In 2007, Baker, nearing 60, read McCullough’s John Adams. The book enlivened Adams for him as an “attractive, independent person. He’s not larger than life. You can really understand what he’s doing.” Baker then saw Hal Holbrook’s one-man show, Mark Twain Tonight!, which knocked his socks off. “Then my wife said, ‘You know, you kind of resemble John Adams.’” Baker’s wife, Susan, hails from Braintree, and so would seem exceptionally qualified to make this statement. Baker concurred. For the next nine months, he read everything on Adams he could find — biographies, essays, letters. He visited the nativity site in Quincy. Then he got to work on a monologue, which, on Susan’s advice, he leavened with dashes of comedy, such as one might hear at the Gridiron Club. Humor, for Baker, is the yeast that gives rise to persuasion, as he later explained. “If you’re a trial lawyer, you try to lift the mood, lighten things up. If you can get people laughing,” he said, laughing, “they believe they agree with you!” His one cavil with the HBO series was that Paul Giamatti’s Adams was too downcast. “During the Boston Massacre trial scene, there was not one joke,” Baker lamented. “A good trial lawyer would know how to use humor, and Adams was an excellent trial lawyer.”
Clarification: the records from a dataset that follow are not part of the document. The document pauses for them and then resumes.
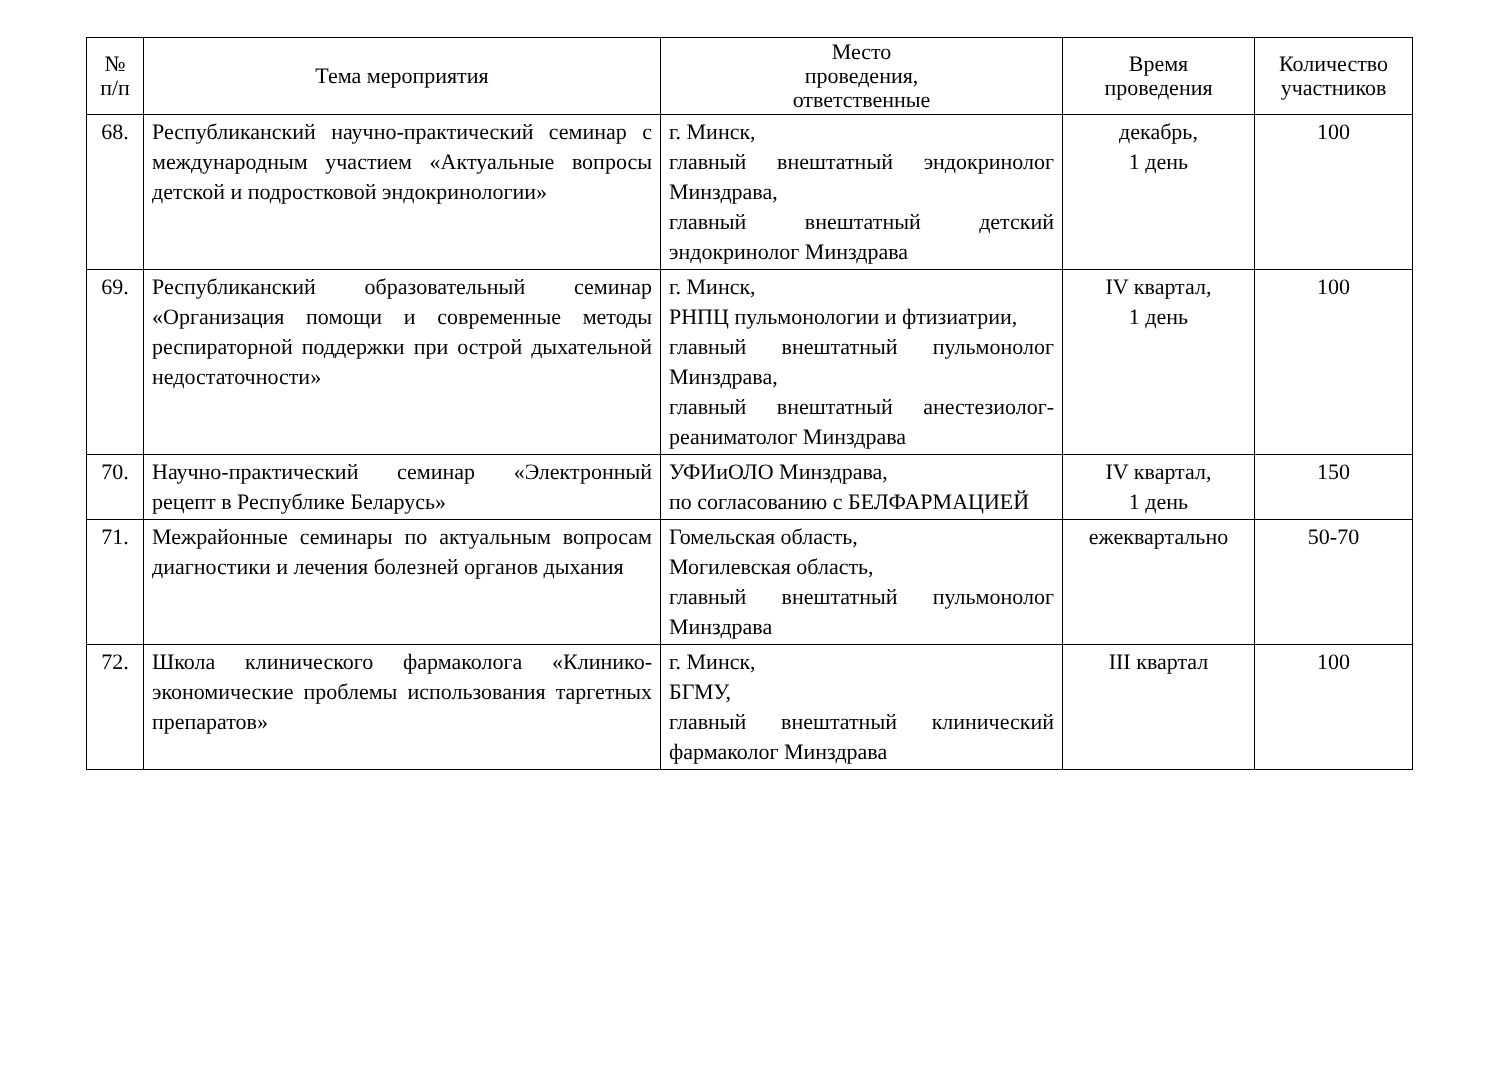| № п/п | Тема мероприятия | Место проведения, ответственные | Время проведения | Количество участников |
| --- | --- | --- | --- | --- |
| 68. | Республиканский научно-практический семинар с международным участием «Актуальные вопросы детской и подростковой эндокринологии» | г. Минск, главный внештатный эндокринолог Минздрава, главный внештатный детский эндокринолог Минздрава | декабрь, 1 день | 100 |
| 69. | Республиканский образовательный семинар «Организация помощи и современные методы респираторной поддержки при острой дыхательной недостаточности» | г. Минск, РНПЦ пульмонологии и фтизиатрии, главный внештатный пульмонолог Минздрава, главный внештатный анестезиолог-реаниматолог Минздрава | IV квартал, 1 день | 100 |
| 70. | Научно-практический семинар «Электронный рецепт в Республике Беларусь» | УФИиОЛО Минздрава, по согласованию с БЕЛФАРМАЦИЕЙ | IV квартал, 1 день | 150 |
| 71. | Межрайонные семинары по актуальным вопросам диагностики и лечения болезней органов дыхания | Гомельская область, Могилевская область, главный внештатный пульмонолог Минздрава | ежеквартально | 50-70 |
| 72. | Школа клинического фармаколога «Клинико-экономические проблемы использования таргетных препаратов» | г. Минск, БГМУ, главный внештатный клинический фармаколог Минздрава | III квартал | 100 |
As the audience in Old Lyme fanned itself with paper plates, John Adams, sustained by a staunch New England constitution, turned the discussion to presidential campaigns. He noted that slash-and-burn tactics, seen today as a sign of a debased politics, were no less common during the election season of 1800, when, as an incumbent, he faced his adversary Thomas Jefferson.

“One of my critics in that campaign stated that John Adams was mentally deranged, subject to uncontrollable emotional fits, and at times absolutely mad. This critic was Alexander Hamilton. You’ve heard of him? The first treasury secretary and a member of my own Federalist Party. Four years after he wrote this about me, Hamilton was killed in a duel with Vice President Aaron Burr, who I understand was not the last vice president to shoot someone.”
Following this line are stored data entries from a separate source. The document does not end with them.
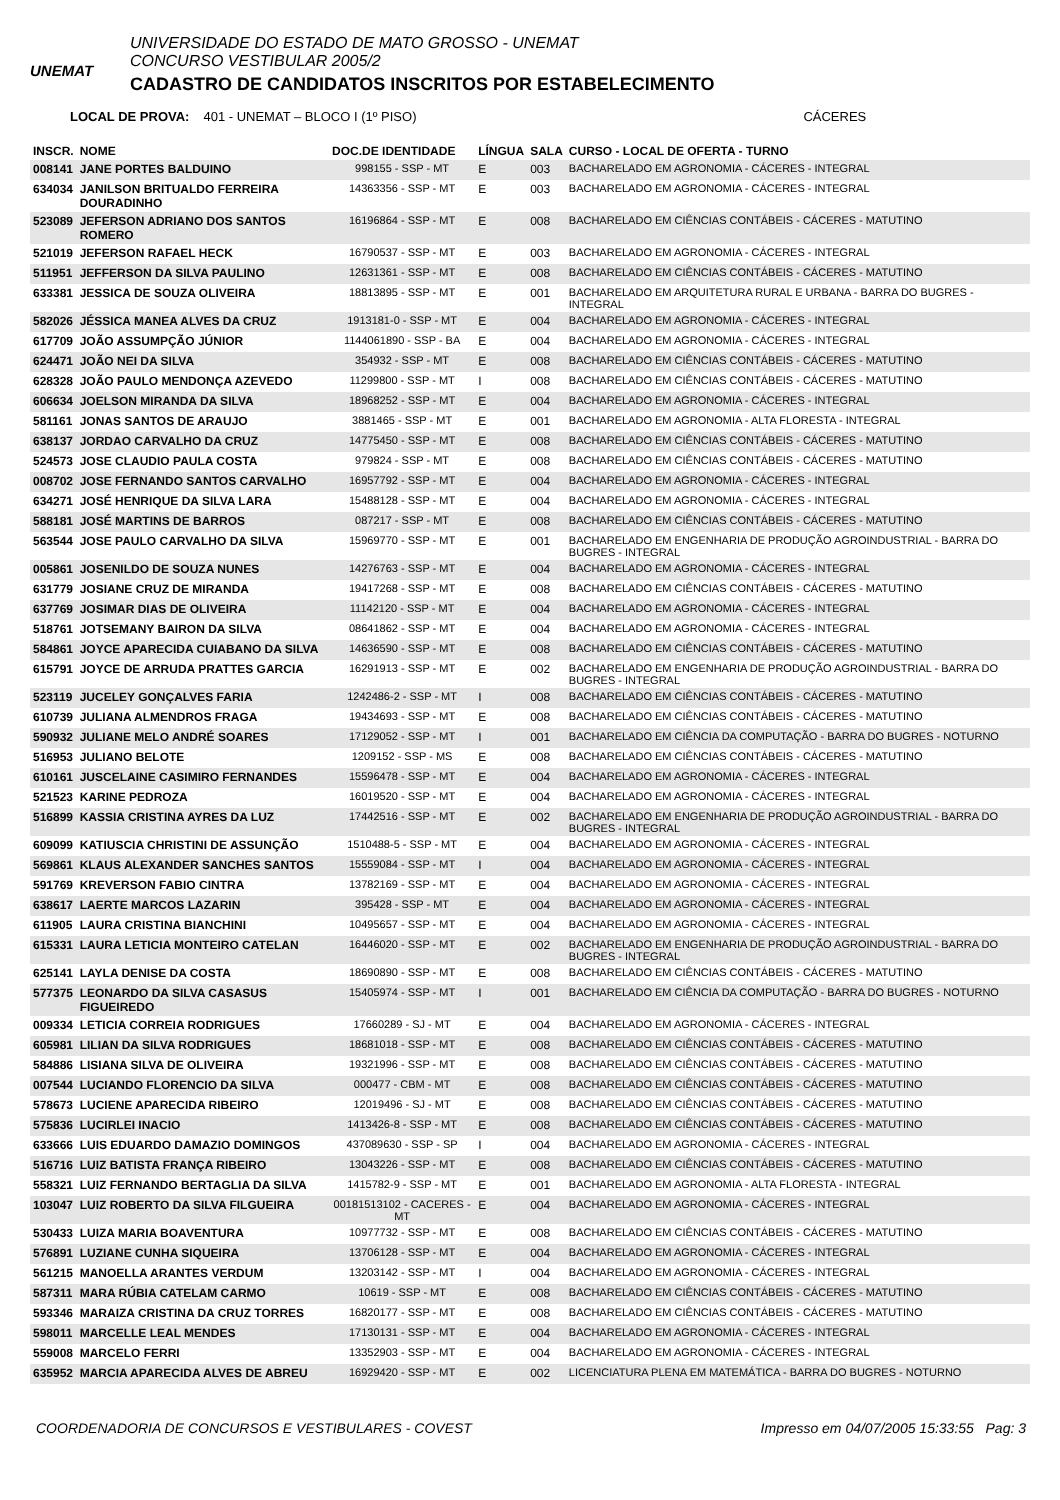UNEMAT
UNIVERSIDADE DO ESTADO DE MATO GROSSO - UNEMAT
CONCURSO VESTIBULAR 2005/2
CADASTRO DE CANDIDATOS INSCRITOS POR ESTABELECIMENTO
LOCAL DE PROVA: 401 - UNEMAT – BLOCO I (1º PISO) CÁCERES
| INSCR. | NOME | DOC.DE IDENTIDADE | LÍNGUA | SALA | CURSO - LOCAL DE OFERTA - TURNO |
| --- | --- | --- | --- | --- | --- |
| 008141 | JANE PORTES BALDUINO | 998155 - SSP - MT | E | 003 | BACHARELADO EM AGRONOMIA - CÁCERES - INTEGRAL |
| 634034 | JANILSON BRITUALDO FERREIRA DOURADINHO | 14363356 - SSP - MT | E | 003 | BACHARELADO EM AGRONOMIA - CÁCERES - INTEGRAL |
| 523089 | JEFERSON ADRIANO DOS SANTOS ROMERO | 16196864 - SSP - MT | E | 008 | BACHARELADO EM CIÊNCIAS CONTÁBEIS - CÁCERES - MATUTINO |
| 521019 | JEFERSON RAFAEL HECK | 16790537 - SSP - MT | E | 003 | BACHARELADO EM AGRONOMIA - CÁCERES - INTEGRAL |
| 511951 | JEFFERSON DA SILVA PAULINO | 12631361 - SSP - MT | E | 008 | BACHARELADO EM CIÊNCIAS CONTÁBEIS - CÁCERES - MATUTINO |
| 633381 | JESSICA DE SOUZA OLIVEIRA | 18813895 - SSP - MT | E | 001 | BACHARELADO EM ARQUITETURA RURAL E URBANA - BARRA DO BUGRES - INTEGRAL |
| 582026 | JÉSSICA MANEA ALVES DA CRUZ | 1913181-0 - SSP - MT | E | 004 | BACHARELADO EM AGRONOMIA - CÁCERES - INTEGRAL |
| 617709 | JOÃO ASSUMPÇÃO JÚNIOR | 1144061890 - SSP - BA | E | 004 | BACHARELADO EM AGRONOMIA - CÁCERES - INTEGRAL |
| 624471 | JOÃO NEI DA SILVA | 354932 - SSP - MT | E | 008 | BACHARELADO EM CIÊNCIAS CONTÁBEIS - CÁCERES - MATUTINO |
| 628328 | JOÃO PAULO MENDONÇA AZEVEDO | 11299800 - SSP - MT | I | 008 | BACHARELADO EM CIÊNCIAS CONTÁBEIS - CÁCERES - MATUTINO |
| 606634 | JOELSON MIRANDA DA SILVA | 18968252 - SSP - MT | E | 004 | BACHARELADO EM AGRONOMIA - CÁCERES - INTEGRAL |
| 581161 | JONAS SANTOS DE ARAUJO | 3881465 - SSP - MT | E | 001 | BACHARELADO EM AGRONOMIA - ALTA FLORESTA - INTEGRAL |
| 638137 | JORDAO CARVALHO DA CRUZ | 14775450 - SSP - MT | E | 008 | BACHARELADO EM CIÊNCIAS CONTÁBEIS - CÁCERES - MATUTINO |
| 524573 | JOSE CLAUDIO PAULA COSTA | 979824 - SSP - MT | E | 008 | BACHARELADO EM CIÊNCIAS CONTÁBEIS - CÁCERES - MATUTINO |
| 008702 | JOSE FERNANDO SANTOS CARVALHO | 16957792 - SSP - MT | E | 004 | BACHARELADO EM AGRONOMIA - CÁCERES - INTEGRAL |
| 634271 | JOSÉ HENRIQUE DA SILVA LARA | 15488128 - SSP - MT | E | 004 | BACHARELADO EM AGRONOMIA - CÁCERES - INTEGRAL |
| 588181 | JOSÉ MARTINS DE BARROS | 087217 - SSP - MT | E | 008 | BACHARELADO EM CIÊNCIAS CONTÁBEIS - CÁCERES - MATUTINO |
| 563544 | JOSE PAULO CARVALHO DA SILVA | 15969770 - SSP - MT | E | 001 | BACHARELADO EM ENGENHARIA DE PRODUÇÃO AGROINDUSTRIAL - BARRA DO BUGRES - INTEGRAL |
| 005861 | JOSENILDO DE SOUZA NUNES | 14276763 - SSP - MT | E | 004 | BACHARELADO EM AGRONOMIA - CÁCERES - INTEGRAL |
| 631779 | JOSIANE CRUZ DE MIRANDA | 19417268 - SSP - MT | E | 008 | BACHARELADO EM CIÊNCIAS CONTÁBEIS - CÁCERES - MATUTINO |
| 637769 | JOSIMAR DIAS DE OLIVEIRA | 11142120 - SSP - MT | E | 004 | BACHARELADO EM AGRONOMIA - CÁCERES - INTEGRAL |
| 518761 | JOTSEMANY BAIRON DA SILVA | 08641862 - SSP - MT | E | 004 | BACHARELADO EM AGRONOMIA - CÁCERES - INTEGRAL |
| 584861 | JOYCE APARECIDA CUIABANO DA SILVA | 14636590 - SSP - MT | E | 008 | BACHARELADO EM CIÊNCIAS CONTÁBEIS - CÁCERES - MATUTINO |
| 615791 | JOYCE DE ARRUDA PRATTES GARCIA | 16291913 - SSP - MT | E | 002 | BACHARELADO EM ENGENHARIA DE PRODUÇÃO AGROINDUSTRIAL - BARRA DO BUGRES - INTEGRAL |
| 523119 | JUCELEY GONÇALVES FARIA | 1242486-2 - SSP - MT | I | 008 | BACHARELADO EM CIÊNCIAS CONTÁBEIS - CÁCERES - MATUTINO |
| 610739 | JULIANA ALMENDROS FRAGA | 19434693 - SSP - MT | E | 008 | BACHARELADO EM CIÊNCIAS CONTÁBEIS - CÁCERES - MATUTINO |
| 590932 | JULIANE MELO ANDRÉ SOARES | 17129052 - SSP - MT | I | 001 | BACHARELADO EM CIÊNCIA DA COMPUTAÇÃO - BARRA DO BUGRES - NOTURNO |
| 516953 | JULIANO BELOTE | 1209152 - SSP - MS | E | 008 | BACHARELADO EM CIÊNCIAS CONTÁBEIS - CÁCERES - MATUTINO |
| 610161 | JUSCELAINE CASIMIRO FERNANDES | 15596478 - SSP - MT | E | 004 | BACHARELADO EM AGRONOMIA - CÁCERES - INTEGRAL |
| 521523 | KARINE PEDROZA | 16019520 - SSP - MT | E | 004 | BACHARELADO EM AGRONOMIA - CÁCERES - INTEGRAL |
| 516899 | KASSIA CRISTINA AYRES DA LUZ | 17442516 - SSP - MT | E | 002 | BACHARELADO EM ENGENHARIA DE PRODUÇÃO AGROINDUSTRIAL - BARRA DO BUGRES - INTEGRAL |
| 609099 | KATIUSCIA CHRISTINI DE ASSUNÇÃO | 1510488-5 - SSP - MT | E | 004 | BACHARELADO EM AGRONOMIA - CÁCERES - INTEGRAL |
| 569861 | KLAUS ALEXANDER SANCHES SANTOS | 15559084 - SSP - MT | I | 004 | BACHARELADO EM AGRONOMIA - CÁCERES - INTEGRAL |
| 591769 | KREVERSON FABIO CINTRA | 13782169 - SSP - MT | E | 004 | BACHARELADO EM AGRONOMIA - CÁCERES - INTEGRAL |
| 638617 | LAERTE MARCOS LAZARIN | 395428 - SSP - MT | E | 004 | BACHARELADO EM AGRONOMIA - CÁCERES - INTEGRAL |
| 611905 | LAURA CRISTINA BIANCHINI | 10495657 - SSP - MT | E | 004 | BACHARELADO EM AGRONOMIA - CÁCERES - INTEGRAL |
| 615331 | LAURA LETICIA MONTEIRO CATELAN | 16446020 - SSP - MT | E | 002 | BACHARELADO EM ENGENHARIA DE PRODUÇÃO AGROINDUSTRIAL - BARRA DO BUGRES - INTEGRAL |
| 625141 | LAYLA DENISE DA COSTA | 18690890 - SSP - MT | E | 008 | BACHARELADO EM CIÊNCIAS CONTÁBEIS - CÁCERES - MATUTINO |
| 577375 | LEONARDO DA SILVA CASASUS FIGUEIREDO | 15405974 - SSP - MT | I | 001 | BACHARELADO EM CIÊNCIA DA COMPUTAÇÃO - BARRA DO BUGRES - NOTURNO |
| 009334 | LETICIA CORREIA RODRIGUES | 17660289 - SJ - MT | E | 004 | BACHARELADO EM AGRONOMIA - CÁCERES - INTEGRAL |
| 605981 | LILIAN DA SILVA RODRIGUES | 18681018 - SSP - MT | E | 008 | BACHARELADO EM CIÊNCIAS CONTÁBEIS - CÁCERES - MATUTINO |
| 584886 | LISIANA SILVA DE OLIVEIRA | 19321996 - SSP - MT | E | 008 | BACHARELADO EM CIÊNCIAS CONTÁBEIS - CÁCERES - MATUTINO |
| 007544 | LUCIANDO FLORENCIO DA SILVA | 000477 - CBM - MT | E | 008 | BACHARELADO EM CIÊNCIAS CONTÁBEIS - CÁCERES - MATUTINO |
| 578673 | LUCIENE APARECIDA RIBEIRO | 12019496 - SJ - MT | E | 008 | BACHARELADO EM CIÊNCIAS CONTÁBEIS - CÁCERES - MATUTINO |
| 575836 | LUCIRLEI INACIO | 1413426-8 - SSP - MT | E | 008 | BACHARELADO EM CIÊNCIAS CONTÁBEIS - CÁCERES - MATUTINO |
| 633666 | LUIS EDUARDO DAMAZIO DOMINGOS | 437089630 - SSP - SP | I | 004 | BACHARELADO EM AGRONOMIA - CÁCERES - INTEGRAL |
| 516716 | LUIZ BATISTA FRANÇA RIBEIRO | 13043226 - SSP - MT | E | 008 | BACHARELADO EM CIÊNCIAS CONTÁBEIS - CÁCERES - MATUTINO |
| 558321 | LUIZ FERNANDO BERTAGLIA DA SILVA | 1415782-9 - SSP - MT | E | 001 | BACHARELADO EM AGRONOMIA - ALTA FLORESTA - INTEGRAL |
| 103047 | LUIZ ROBERTO DA SILVA FILGUEIRA | 00181513102 - CACERES - MT | E | 004 | BACHARELADO EM AGRONOMIA - CÁCERES - INTEGRAL |
| 530433 | LUIZA MARIA BOAVENTURA | 10977732 - SSP - MT | E | 008 | BACHARELADO EM CIÊNCIAS CONTÁBEIS - CÁCERES - MATUTINO |
| 576891 | LUZIANE CUNHA SIQUEIRA | 13706128 - SSP - MT | E | 004 | BACHARELADO EM AGRONOMIA - CÁCERES - INTEGRAL |
| 561215 | MANOELLA ARANTES VERDUM | 13203142 - SSP - MT | I | 004 | BACHARELADO EM AGRONOMIA - CÁCERES - INTEGRAL |
| 587311 | MARA RÚBIA CATELAM CARMO | 10619 - SSP - MT | E | 008 | BACHARELADO EM CIÊNCIAS CONTÁBEIS - CÁCERES - MATUTINO |
| 593346 | MARAIZA CRISTINA DA CRUZ TORRES | 16820177 - SSP - MT | E | 008 | BACHARELADO EM CIÊNCIAS CONTÁBEIS - CÁCERES - MATUTINO |
| 598011 | MARCELLE LEAL MENDES | 17130131 - SSP - MT | E | 004 | BACHARELADO EM AGRONOMIA - CÁCERES - INTEGRAL |
| 559008 | MARCELO FERRI | 13352903 - SSP - MT | E | 004 | BACHARELADO EM AGRONOMIA - CÁCERES - INTEGRAL |
| 635952 | MARCIA APARECIDA ALVES DE ABREU | 16929420 - SSP - MT | E | 002 | LICENCIATURA PLENA EM MATEMÁTICA - BARRA DO BUGRES - NOTURNO |
COORDENADORIA DE CONCURSOS E VESTIBULARES - COVEST Impresso em 04/07/2005 15:33:55 Pag: 3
The crowd whooped with laughter, almost guiltily. Presidential cheek, especially from a man in a jabot, can feel pleasingly indecent.

“And there was a huge funeral for him in New York City,” Adams went on. “When asked if I attended Hamilton’s funeral, I said, ‘No, but I approved of it.’” He paused for more laughs. Then he said, with some acerbity, “And there’s a university in New York City that regards Hamilton as one of its most distinguished alumni.” This caused some tut-tutting among the ladies, but not everyone got the reference.

When the performance ended, Baker, glistening, jacket and jabot still firmly in place, shook hands with his smiling compatriots. Outside, the evening sun was melting over the Lieutenant River, forging such apricots and corals in the sky as must have inspired the landscapes of the local American impressionist Childe Hassam a century ago.
Baker slung his jacket over his arm and walked to his Volvo, with no pain in his heart for any final curtain. He had portrayed Adams at libraries, historical societies, schools, Rotary clubs, and senior centers all over New England, and as far away as Rancho Mirage, California. In a few weeks he’d do it at a reunion in Boston for the 95th Infantry Division. It’s a show that never ends, and doesn’t have to, anytime soon. Adams lived to be 90 years old, and that affords Baker, who is 62,
some luxuries.

“The fatter and balder I get, the more in character,” he said merrily as he got into the car. “I can’t lose in this role.”